Monday, June 12, 2006

comics 1 - plight of the hero

okay, so a really long time ago i mentioned that i was working (intermittently) on a post about why i love comics/graphic novels. with the rapidly rising interest in the comic book realm in mainstream media (this is the goldmine that filmmakers will be mining steadily for the next few years), i figure i'd better start posting installments or my thoughts may become outdated ridiculously soon.

here is part 1 - some thoughts on the heroes of these stories.

plight of the hero(ine)

my main example here is buffy. i know it's not a comic book per say, but the theme that i love most about it is the same - she alone is the one girl who has been given the exceptional responsibility of having to save the world from everything that has ever and could ever go wrong. the way joss tells the story, no one else, not even the others in her scooby gang, can begin to understand what she goes through, and the sacrifices she has to make; she didn't ask for it, it's a life destined for hardship and sacrifice, and yet she does it, she puts herself on the line every time there's peril, in order to save those she loves (as well as those who will never know what she's done).

it's the same concept as in xmen, and rising stars and to a lighter extent spiderman, and i love it, the whole sense of forced loneliness and duty, that no one else could possibly understand what it means to live life the way you do, cause nothing is easy and no one can help and no one appreciates you, even though you try your damndest and you have the best of intentions. the paradox here, of course, is that as a viewer or reader is meant to empathize with the character, to feel just as they do. paradoxical since the idea is that each of us are the only ones who do. we are the only ones who get close-ups of buffy's off-screen melancholy glances, and peter parker's interior monologues via thought balloons as he flies through new york city. i'm being cheeky now, but it's true, and it's the whole point - that's *why* our superheroes are our age and that's why joss whedon and stan lee give them everyday woes on top of their superhero woes, we're *meant* to align ourselves with them. and that is why we love them!

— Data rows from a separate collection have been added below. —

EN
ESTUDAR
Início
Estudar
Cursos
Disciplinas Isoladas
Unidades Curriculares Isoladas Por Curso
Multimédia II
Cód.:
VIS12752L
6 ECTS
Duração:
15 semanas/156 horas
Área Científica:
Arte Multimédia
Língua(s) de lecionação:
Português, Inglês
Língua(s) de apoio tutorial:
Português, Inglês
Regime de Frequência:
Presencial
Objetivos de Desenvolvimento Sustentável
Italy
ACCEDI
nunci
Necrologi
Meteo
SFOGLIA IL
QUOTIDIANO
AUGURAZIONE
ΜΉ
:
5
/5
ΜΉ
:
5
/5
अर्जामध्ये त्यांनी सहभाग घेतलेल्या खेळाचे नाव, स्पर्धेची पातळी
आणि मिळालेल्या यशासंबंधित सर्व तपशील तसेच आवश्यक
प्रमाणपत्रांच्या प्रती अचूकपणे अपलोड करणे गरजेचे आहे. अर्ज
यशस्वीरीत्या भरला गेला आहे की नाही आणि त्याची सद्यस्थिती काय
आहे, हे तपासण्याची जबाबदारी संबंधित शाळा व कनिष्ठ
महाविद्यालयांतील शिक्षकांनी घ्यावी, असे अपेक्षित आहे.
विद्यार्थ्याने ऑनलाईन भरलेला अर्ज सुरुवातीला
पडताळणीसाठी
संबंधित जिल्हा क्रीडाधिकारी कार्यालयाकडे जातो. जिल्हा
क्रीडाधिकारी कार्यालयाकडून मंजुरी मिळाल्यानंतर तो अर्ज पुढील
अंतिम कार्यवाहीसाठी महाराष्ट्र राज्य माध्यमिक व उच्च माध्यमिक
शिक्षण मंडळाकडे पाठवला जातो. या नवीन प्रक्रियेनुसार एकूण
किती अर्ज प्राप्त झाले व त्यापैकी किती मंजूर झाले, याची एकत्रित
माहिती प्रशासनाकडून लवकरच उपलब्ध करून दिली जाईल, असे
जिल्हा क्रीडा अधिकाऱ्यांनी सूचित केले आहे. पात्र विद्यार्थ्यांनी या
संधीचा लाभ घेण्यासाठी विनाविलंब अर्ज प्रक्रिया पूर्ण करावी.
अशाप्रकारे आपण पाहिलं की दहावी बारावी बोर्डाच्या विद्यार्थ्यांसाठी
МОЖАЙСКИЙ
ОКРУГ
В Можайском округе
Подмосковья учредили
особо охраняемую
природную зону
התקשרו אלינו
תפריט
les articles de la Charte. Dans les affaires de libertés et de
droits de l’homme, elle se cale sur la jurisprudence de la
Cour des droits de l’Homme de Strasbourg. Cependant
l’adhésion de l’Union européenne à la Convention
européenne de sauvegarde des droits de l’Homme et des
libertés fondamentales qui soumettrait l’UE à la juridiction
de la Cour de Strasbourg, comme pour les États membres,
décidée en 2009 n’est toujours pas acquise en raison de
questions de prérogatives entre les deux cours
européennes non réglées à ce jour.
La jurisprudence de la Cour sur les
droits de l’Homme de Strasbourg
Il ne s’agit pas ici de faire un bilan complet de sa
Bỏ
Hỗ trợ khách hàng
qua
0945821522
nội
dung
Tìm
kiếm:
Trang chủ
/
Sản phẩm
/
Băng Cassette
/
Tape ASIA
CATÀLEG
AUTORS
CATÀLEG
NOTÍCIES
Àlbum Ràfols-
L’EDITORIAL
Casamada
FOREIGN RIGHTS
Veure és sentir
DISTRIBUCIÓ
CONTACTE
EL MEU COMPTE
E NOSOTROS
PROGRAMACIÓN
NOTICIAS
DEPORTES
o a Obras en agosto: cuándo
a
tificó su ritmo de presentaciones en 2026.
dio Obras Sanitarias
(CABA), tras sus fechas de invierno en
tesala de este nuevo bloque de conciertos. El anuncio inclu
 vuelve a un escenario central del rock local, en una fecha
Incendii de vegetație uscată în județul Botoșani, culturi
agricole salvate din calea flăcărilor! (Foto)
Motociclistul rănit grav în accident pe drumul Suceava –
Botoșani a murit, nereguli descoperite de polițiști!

there is also very much a sense of anger about the forced mediocrity that comes with hiding that secret identity. i just re-watched the incredibles tonight, and this is a thought that movie handles very well, the idea that the world might verbally tell you that to be special is what to strive for, but punishes you if you are. x-men adds an extra twist to this by having the core group divided, a clear line between those mutants who could pass as human, versus those who couldn't (mystique, nightcrawler, beast).

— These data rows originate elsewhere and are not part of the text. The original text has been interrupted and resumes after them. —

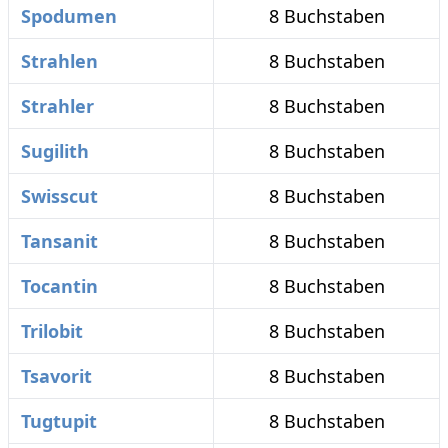
Spodumen
8 Buchstaben
Strahlen
8 Buchstaben
Strahler
8 Buchstaben
Sugilith
8 Buchstaben
Swisscut
8 Buchstaben
Tansanit
8 Buchstaben
Tocantin
8 Buchstaben
Trilobit
8 Buchstaben
Tsavorit
8 Buchstaben
Tugtupit
8 Buchstaben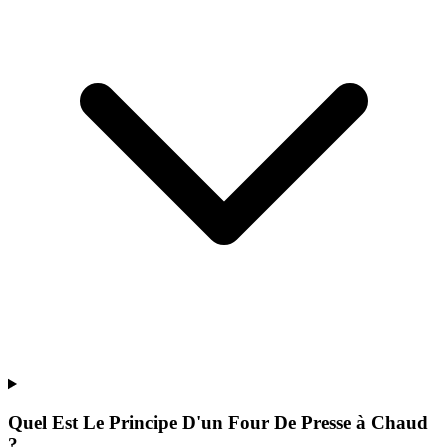
Quel Est Le Principe D'un Four De Presse à Chaud
?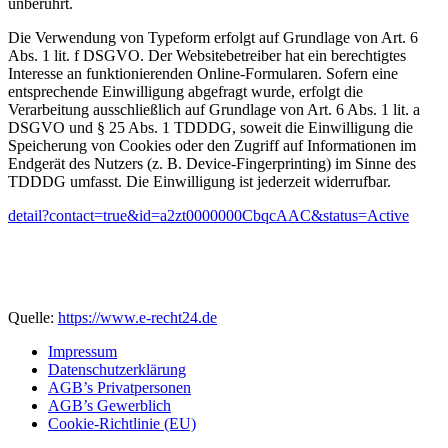
unberührt.
Die Verwendung von Typeform erfolgt auf Grundlage von Art. 6
Abs. 1 lit. f DSGVO. Der Websitebetreiber hat ein berechtigtes
Interesse an funktionierenden Online-Formularen. Sofern eine
entsprechende Einwilligung abgefragt wurde, erfolgt die
Verarbeitung ausschließlich auf Grundlage von Art. 6 Abs. 1 lit. a
DSGVO und § 25 Abs. 1 TDDDG, soweit die Einwilligung die
Speicherung von Cookies oder den Zugriff auf Informationen im
Endgerät des Nutzers (z. B. Device-Fingerprinting) im Sinne des
TDDDG umfasst. Die Einwilligung ist jederzeit widerrufbar.
detail?contact=true&id=a2zt0000000CbqcAAC&status=Active
Quelle:
https://www.e-recht24.de
Impressum
Datenschutzerklärung
AGB’s Privatpersonen
AGB’s Gewerblich
Cookie-Richtlinie (EU)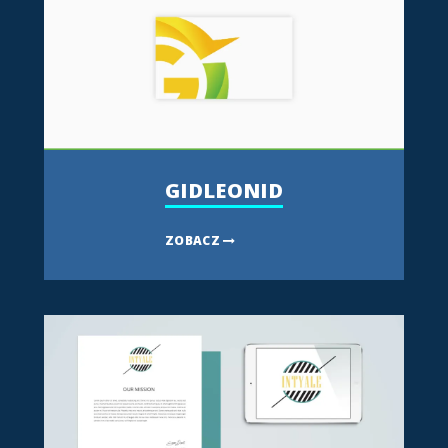
GIDLEONID
ZOBACZ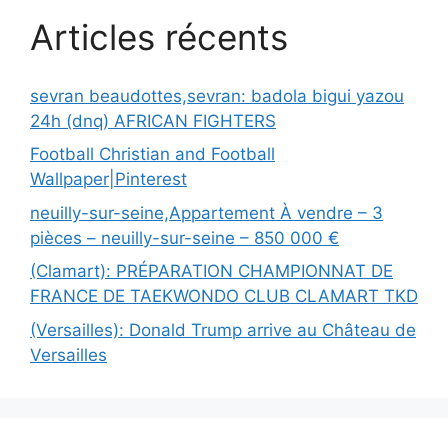
Articles récents
sevran beaudottes,sevran: badola bigui yazou
24h (dnq) AFRICAN FIGHTERS
Football Christian and Football
Wallpaper|Pinterest
neuilly-sur-seine,Appartement À vendre – 3
pièces – neuilly-sur-seine – 850 000 €
(Clamart): PRÉPARATION CHAMPIONNAT DE
FRANCE DE TAEKWONDO CLUB CLAMART TKD
(Versailles): Donald Trump arrive au Château de
Versailles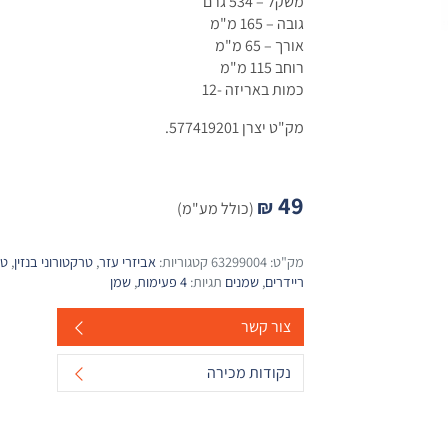
משקל – 534 גרם
גובה – 165 מ"מ
אורך – 65 מ"מ
רוחב 115 מ"מ
כמות באריזה -12
מק"ט יצרן 577419201.
49
₪
(כולל מע"מ)
מק"ט:
63299004
קטגוריות:
אביזרי עזר
,
טרקטורוני בנזין
,
טר
ריידרים
,
שמנים
תגיות:
4 פעימות
,
שמן
צור קשר
נקודות מכירה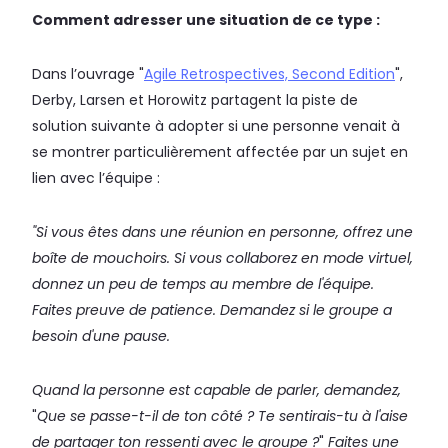
Comment adresser une situation de ce type :
Dans l’ouvrage "
Agile Retrospectives, Second Edition
",
Derby, Larsen et Horowitz partagent la piste de
solution suivante à adopter si une personne venait à
se montrer particulièrement affectée par un sujet en
lien avec l’équipe :
"Si vous êtes dans une réunion en personne, offrez une
boîte de mouchoirs. Si vous collaborez en mode virtuel,
donnez un peu de temps au membre de l'équipe.
Faites preuve de patience. Demandez si le groupe a
besoin d'une pause.
Quand la personne est capable de parler, demandez,
"
Que se passe-t-il de ton côté ? Te sentirais-tu à l'aise
de partager ton ressenti avec le groupe ?
"
Faites une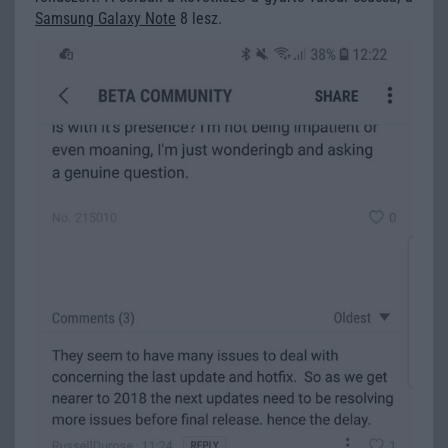
Samsung Galaxy Note
8 lesz.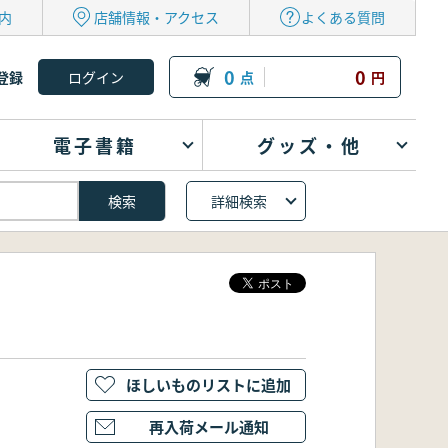
内
店舗情報・アクセス
よくある質問
0
0
登録
点
円
電子書籍
グッズ・他
詳細検索
ほしいものリストに追加
再入荷メール通知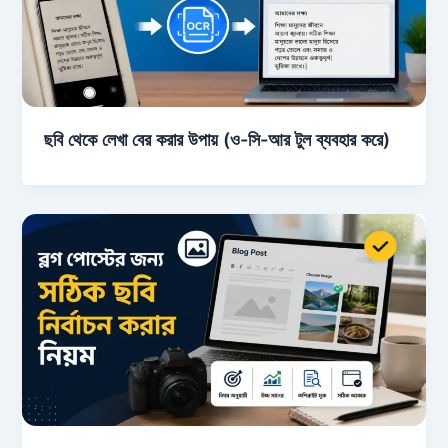
ছবি থেকে লেখা বের করার উপায় (ও-সি-আর টুল ব্যবহার করে)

for those with that option, it's an intriguing concept because, particularly drawing the parallel with teens, it's a toss up for how one is going to be able to survive those high school hallways...stand up for what your tastes are, and let the bullies have at it, or suffer the fools and their stupid ideas while protecting yourself. the kids who succeed at school (and i don't mean academically) will tell you that it's possible to do both ("don't compromise, people will respect that"), but most of the rest of us know better.